Supplied data >>
+===+

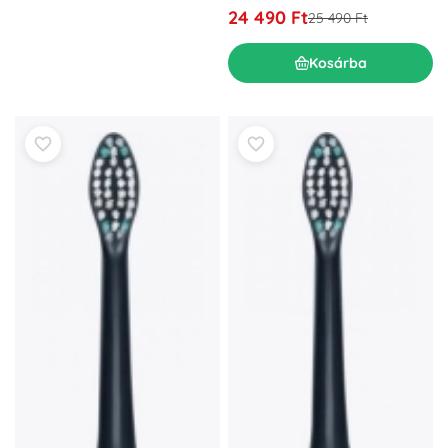
24 490 Ft
25 490 Ft
Kosárba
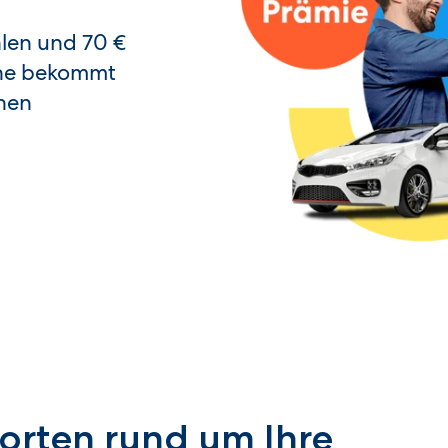
len und 70 €
ene bekommt
nen
orten rund um Ihre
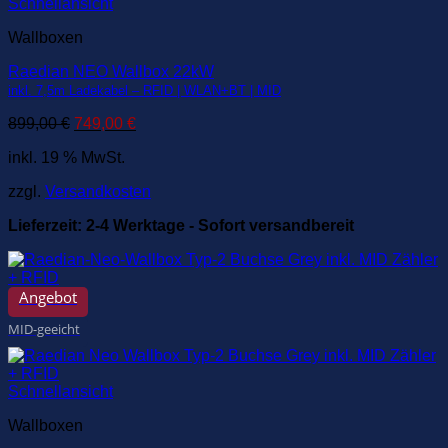
Schnellansicht
Wallboxen
Raedian NEO Wallbox 22kW
inkl. 7,5m Ladekabel – RFID | WLAN+BT | MID
Ursprünglicher
Aktueller
899,00
€
749,00
€
Preis
Preis
inkl. 19 % MwSt.
war:
ist:
899,00 €
749,00 €.
zzgl.
Versandkosten
Lieferzeit:
2-4 Werktage - Sofort versandbereit
Angebot
MID-geeicht
Schnellansicht
Wallboxen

+===+

Exercise details >> Repeat each record as given. No picture belongs in the copy.

Task response >>
24 490 Ft
25 490 Ft
Kosárba
len und 70 €
ene bekommt
nen
orten rund um Ihre
Schnellansicht
Wallboxen
Raedian NEO Wallbox 22kW
inkl. 7,5m Ladekabel – RFID | WLAN+BT | MID
Ursprünglicher
Aktueller
899,00
€
749,00
€
Preis
Preis
inkl. 19 % MwSt.
war:
ist:
899,00 €
749,00 €.
zzgl.
Versandkosten
Lieferzeit:
2-4 Werktage - Sofort versandbereit
Angebot
MID-geeicht
Schnellansicht
Wallboxen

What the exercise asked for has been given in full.